What needs to be done
Lines from the beginning of the data below through the one containing "Page size: 2001x1125." are to be printed exactly as they appear.

◆ ◆ ◆ ◆ ◆ ◆ ◆

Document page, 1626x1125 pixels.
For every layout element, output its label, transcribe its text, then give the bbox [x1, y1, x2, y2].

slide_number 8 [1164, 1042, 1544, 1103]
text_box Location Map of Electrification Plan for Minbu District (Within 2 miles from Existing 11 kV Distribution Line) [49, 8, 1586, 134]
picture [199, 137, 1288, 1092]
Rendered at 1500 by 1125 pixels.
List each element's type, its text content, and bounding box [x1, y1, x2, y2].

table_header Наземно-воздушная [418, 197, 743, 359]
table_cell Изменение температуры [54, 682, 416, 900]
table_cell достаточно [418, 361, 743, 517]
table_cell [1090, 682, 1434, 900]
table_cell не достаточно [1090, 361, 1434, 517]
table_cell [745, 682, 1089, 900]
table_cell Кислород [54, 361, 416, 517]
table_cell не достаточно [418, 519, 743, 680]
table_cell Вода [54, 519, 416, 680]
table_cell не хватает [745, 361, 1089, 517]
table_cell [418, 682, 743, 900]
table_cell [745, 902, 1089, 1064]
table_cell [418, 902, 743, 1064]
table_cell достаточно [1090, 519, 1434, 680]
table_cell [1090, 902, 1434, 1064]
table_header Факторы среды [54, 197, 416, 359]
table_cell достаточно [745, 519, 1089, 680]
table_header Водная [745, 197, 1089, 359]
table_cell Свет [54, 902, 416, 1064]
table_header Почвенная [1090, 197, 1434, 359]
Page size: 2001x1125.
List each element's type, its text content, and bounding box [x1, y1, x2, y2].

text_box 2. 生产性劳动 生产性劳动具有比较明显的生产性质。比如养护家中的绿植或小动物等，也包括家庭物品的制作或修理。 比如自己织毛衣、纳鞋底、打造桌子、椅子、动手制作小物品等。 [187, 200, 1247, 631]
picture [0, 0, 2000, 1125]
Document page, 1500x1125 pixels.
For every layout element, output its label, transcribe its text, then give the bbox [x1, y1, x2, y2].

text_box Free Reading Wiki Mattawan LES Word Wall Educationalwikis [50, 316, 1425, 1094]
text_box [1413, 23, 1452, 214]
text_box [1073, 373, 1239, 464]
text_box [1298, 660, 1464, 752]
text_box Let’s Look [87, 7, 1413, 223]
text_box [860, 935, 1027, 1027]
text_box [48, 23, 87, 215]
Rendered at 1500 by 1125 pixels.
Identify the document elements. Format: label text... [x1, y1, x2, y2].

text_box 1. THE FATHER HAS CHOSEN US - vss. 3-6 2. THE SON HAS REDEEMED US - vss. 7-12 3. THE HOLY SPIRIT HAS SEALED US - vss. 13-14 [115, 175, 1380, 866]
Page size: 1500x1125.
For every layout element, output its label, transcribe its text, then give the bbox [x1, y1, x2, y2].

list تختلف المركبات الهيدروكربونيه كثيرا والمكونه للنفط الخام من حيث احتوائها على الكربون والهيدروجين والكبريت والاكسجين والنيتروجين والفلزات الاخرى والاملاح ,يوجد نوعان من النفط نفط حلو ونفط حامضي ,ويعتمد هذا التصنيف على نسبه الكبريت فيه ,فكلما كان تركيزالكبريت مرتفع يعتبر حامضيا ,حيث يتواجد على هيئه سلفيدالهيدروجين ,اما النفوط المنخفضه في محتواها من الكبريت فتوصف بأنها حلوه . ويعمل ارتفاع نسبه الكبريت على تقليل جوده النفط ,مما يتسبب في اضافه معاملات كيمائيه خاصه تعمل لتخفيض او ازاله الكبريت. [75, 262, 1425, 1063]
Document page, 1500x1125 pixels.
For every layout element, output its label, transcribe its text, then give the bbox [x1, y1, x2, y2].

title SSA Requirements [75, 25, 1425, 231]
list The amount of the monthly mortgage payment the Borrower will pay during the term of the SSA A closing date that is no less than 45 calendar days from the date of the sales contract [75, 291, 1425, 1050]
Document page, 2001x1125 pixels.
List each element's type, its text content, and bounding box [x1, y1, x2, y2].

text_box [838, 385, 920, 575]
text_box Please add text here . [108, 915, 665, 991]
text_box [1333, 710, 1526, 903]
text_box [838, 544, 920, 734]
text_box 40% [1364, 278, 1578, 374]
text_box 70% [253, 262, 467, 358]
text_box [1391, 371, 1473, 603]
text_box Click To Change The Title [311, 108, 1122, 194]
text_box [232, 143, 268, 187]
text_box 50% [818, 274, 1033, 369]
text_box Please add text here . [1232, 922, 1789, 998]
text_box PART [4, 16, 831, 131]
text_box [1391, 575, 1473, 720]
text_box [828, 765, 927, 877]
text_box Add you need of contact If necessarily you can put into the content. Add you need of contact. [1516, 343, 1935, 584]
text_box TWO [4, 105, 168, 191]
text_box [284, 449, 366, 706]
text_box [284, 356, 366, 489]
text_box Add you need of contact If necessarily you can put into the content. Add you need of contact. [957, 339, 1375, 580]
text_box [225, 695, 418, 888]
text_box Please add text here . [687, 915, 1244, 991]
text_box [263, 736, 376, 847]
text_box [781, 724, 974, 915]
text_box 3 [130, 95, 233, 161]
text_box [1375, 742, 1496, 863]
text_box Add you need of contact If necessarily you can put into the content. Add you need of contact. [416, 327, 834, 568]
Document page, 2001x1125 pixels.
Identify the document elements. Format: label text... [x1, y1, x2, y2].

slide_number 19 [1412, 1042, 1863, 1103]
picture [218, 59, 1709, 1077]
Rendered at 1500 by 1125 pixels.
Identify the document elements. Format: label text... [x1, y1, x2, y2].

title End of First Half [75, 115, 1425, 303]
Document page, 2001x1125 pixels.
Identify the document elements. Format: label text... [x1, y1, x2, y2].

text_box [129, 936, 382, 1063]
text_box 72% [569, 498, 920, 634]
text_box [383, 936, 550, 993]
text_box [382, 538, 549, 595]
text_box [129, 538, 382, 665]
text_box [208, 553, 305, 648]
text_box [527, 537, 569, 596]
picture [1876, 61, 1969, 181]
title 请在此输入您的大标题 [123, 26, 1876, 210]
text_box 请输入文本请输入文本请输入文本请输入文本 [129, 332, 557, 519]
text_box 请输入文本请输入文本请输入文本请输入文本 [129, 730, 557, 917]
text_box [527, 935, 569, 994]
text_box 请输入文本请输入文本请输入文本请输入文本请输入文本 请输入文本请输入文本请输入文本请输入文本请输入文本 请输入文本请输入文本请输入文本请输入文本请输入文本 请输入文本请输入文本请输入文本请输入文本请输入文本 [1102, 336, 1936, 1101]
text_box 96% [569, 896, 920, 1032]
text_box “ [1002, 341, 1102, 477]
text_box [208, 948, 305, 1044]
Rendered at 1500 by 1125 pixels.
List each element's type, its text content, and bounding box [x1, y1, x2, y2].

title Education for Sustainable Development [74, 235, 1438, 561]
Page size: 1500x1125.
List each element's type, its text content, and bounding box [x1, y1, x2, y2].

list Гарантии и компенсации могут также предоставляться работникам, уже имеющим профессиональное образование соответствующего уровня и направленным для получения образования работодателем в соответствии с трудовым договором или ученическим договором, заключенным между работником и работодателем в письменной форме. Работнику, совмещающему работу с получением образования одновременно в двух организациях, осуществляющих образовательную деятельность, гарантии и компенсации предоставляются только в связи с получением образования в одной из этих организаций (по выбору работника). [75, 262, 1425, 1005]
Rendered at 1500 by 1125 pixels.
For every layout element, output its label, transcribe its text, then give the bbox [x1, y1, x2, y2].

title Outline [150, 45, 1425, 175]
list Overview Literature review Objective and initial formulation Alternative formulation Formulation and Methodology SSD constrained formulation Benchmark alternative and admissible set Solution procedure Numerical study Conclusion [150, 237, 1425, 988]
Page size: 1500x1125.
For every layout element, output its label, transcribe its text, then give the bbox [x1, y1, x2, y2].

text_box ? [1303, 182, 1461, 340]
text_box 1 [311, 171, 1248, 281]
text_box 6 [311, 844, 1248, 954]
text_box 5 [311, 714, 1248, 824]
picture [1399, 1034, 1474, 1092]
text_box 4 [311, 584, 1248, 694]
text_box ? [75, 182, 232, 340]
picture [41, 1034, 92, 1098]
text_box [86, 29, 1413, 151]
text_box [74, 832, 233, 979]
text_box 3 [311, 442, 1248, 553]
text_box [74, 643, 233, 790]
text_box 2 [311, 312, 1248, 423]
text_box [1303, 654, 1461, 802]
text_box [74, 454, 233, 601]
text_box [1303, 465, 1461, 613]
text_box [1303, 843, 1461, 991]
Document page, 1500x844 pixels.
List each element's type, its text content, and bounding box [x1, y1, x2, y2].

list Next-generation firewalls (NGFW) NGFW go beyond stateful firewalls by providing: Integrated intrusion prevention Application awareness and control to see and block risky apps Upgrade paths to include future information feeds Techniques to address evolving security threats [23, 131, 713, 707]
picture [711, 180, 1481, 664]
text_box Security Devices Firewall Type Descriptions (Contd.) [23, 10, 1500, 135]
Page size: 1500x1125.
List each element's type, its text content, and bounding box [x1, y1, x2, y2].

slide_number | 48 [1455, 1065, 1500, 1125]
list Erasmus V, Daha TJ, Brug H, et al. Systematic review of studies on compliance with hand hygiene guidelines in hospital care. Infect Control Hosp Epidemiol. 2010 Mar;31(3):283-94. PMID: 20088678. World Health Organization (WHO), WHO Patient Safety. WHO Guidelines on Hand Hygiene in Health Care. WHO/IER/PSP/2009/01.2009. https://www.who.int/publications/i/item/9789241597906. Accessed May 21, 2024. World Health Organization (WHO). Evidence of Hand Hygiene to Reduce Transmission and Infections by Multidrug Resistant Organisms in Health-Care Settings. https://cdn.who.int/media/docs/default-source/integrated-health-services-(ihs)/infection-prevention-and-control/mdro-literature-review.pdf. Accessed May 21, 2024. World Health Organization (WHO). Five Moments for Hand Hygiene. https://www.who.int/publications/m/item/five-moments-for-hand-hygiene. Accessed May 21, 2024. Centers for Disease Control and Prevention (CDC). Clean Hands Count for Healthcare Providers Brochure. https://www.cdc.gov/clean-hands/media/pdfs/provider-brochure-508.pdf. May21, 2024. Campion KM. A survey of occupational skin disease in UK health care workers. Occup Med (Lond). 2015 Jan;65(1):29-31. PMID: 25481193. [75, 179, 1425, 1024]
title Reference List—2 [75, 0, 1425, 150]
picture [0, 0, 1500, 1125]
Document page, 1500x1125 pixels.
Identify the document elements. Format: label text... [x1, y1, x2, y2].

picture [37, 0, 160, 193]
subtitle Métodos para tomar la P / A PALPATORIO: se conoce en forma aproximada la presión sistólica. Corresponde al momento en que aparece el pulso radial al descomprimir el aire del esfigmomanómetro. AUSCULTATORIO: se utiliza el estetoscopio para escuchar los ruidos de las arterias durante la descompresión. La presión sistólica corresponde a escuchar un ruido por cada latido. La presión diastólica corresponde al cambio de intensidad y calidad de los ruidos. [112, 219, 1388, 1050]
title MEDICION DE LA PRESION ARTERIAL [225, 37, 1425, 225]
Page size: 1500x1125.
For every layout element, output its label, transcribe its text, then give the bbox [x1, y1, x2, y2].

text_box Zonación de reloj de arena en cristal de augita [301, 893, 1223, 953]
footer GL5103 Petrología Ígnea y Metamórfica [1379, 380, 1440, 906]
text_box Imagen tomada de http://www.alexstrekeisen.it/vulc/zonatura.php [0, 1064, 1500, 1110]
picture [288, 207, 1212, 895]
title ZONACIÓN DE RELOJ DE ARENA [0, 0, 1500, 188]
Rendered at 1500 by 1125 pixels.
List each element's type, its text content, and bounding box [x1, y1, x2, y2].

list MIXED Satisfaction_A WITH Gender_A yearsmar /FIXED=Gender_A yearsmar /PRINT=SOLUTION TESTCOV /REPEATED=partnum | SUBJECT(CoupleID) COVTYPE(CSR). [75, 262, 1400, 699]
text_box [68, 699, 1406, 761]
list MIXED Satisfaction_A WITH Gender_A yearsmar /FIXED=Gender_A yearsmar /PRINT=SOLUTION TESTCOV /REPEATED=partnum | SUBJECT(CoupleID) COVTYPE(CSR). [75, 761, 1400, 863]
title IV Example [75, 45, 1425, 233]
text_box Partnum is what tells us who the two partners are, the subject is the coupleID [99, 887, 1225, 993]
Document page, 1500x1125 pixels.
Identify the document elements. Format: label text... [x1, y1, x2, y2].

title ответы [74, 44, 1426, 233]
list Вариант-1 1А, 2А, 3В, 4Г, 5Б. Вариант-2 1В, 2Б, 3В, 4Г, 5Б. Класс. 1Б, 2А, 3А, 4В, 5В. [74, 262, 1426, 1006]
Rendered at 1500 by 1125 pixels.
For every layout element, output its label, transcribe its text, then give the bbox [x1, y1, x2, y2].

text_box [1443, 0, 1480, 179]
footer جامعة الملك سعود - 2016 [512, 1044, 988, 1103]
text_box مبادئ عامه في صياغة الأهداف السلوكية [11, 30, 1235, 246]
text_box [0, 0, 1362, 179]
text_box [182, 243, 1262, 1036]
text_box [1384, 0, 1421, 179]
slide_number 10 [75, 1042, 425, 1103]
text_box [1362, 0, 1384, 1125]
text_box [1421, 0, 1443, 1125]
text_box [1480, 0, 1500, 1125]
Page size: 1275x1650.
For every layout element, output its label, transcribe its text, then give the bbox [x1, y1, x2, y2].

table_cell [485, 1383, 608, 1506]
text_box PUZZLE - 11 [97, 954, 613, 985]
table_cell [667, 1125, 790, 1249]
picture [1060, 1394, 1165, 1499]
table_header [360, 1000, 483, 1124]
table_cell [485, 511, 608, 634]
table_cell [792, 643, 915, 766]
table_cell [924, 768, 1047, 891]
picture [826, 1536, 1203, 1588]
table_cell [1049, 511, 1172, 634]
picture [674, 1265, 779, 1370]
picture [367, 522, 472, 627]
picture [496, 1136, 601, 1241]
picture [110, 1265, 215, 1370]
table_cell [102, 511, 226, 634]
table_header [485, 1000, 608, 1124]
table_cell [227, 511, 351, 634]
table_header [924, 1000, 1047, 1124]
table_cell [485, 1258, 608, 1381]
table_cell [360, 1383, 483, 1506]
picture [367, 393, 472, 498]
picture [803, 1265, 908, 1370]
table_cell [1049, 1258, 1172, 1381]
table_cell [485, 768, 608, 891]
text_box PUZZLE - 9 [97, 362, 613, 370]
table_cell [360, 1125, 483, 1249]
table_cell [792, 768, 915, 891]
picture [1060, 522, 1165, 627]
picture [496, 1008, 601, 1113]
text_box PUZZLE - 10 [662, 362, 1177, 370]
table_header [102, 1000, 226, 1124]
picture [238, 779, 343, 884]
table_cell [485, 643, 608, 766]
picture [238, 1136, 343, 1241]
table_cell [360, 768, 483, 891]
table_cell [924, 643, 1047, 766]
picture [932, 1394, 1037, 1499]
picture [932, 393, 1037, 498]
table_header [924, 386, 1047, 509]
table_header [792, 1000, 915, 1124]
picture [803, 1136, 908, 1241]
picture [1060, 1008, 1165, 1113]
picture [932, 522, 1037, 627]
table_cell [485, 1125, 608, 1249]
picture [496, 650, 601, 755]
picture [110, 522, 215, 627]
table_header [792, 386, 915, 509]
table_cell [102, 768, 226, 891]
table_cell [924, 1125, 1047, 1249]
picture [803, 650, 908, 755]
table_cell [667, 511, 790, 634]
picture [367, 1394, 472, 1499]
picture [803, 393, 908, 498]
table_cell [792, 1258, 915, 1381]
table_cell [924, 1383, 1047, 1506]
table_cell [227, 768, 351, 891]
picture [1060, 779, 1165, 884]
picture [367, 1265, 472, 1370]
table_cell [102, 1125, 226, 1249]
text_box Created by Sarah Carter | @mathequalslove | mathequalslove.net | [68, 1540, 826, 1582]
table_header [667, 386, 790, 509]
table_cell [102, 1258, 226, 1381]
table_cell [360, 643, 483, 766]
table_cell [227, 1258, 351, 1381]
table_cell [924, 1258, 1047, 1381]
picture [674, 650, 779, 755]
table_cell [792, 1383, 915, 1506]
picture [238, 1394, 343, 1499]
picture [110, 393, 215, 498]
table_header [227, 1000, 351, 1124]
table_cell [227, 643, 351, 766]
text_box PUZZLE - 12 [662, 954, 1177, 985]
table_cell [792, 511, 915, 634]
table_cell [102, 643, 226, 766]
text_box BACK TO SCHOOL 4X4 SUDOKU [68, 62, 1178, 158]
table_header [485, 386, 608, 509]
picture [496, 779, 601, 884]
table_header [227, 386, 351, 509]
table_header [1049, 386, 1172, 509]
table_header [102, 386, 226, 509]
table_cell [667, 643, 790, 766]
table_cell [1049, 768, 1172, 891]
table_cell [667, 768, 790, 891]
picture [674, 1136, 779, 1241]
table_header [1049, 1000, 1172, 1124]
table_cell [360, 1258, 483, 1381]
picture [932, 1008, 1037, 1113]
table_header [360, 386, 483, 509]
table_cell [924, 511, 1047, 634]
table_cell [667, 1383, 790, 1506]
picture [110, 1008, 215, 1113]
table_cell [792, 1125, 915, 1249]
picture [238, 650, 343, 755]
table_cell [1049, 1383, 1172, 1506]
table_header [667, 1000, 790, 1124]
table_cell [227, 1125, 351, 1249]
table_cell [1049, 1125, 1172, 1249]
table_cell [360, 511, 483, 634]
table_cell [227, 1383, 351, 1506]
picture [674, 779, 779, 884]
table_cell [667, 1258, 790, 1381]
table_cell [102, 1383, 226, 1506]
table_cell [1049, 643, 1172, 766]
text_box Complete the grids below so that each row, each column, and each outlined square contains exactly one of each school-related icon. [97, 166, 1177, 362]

◆ ◆ ◆ ◆ ◆ ◆ ◆

Written answer
Document page, 1626x1125 pixels.
For every layout element, output its label, transcribe its text, then give the bbox [x1, y1, x2, y2].

slide_number 8 [1164, 1042, 1544, 1103]
text_box Location Map of Electrification Plan for Minbu District (Within 2 miles from Existing 11 kV Distribution Line) [49, 8, 1586, 134]
picture [199, 137, 1288, 1092]
Rendered at 1500 by 1125 pixels.
List each element's type, its text content, and bounding box [x1, y1, x2, y2].

table_header Наземно-воздушная [418, 197, 743, 359]
table_cell Изменение температуры [54, 682, 416, 900]
table_cell достаточно [418, 361, 743, 517]
table_cell [1090, 682, 1434, 900]
table_cell не достаточно [1090, 361, 1434, 517]
table_cell [745, 682, 1089, 900]
table_cell Кислород [54, 361, 416, 517]
table_cell не достаточно [418, 519, 743, 680]
table_cell Вода [54, 519, 416, 680]
table_cell не хватает [745, 361, 1089, 517]
table_cell [418, 682, 743, 900]
table_cell [745, 902, 1089, 1064]
table_cell [418, 902, 743, 1064]
table_cell достаточно [1090, 519, 1434, 680]
table_cell [1090, 902, 1434, 1064]
table_header Факторы среды [54, 197, 416, 359]
table_cell достаточно [745, 519, 1089, 680]
table_header Водная [745, 197, 1089, 359]
table_cell Свет [54, 902, 416, 1064]
table_header Почвенная [1090, 197, 1434, 359]
Page size: 2001x1125.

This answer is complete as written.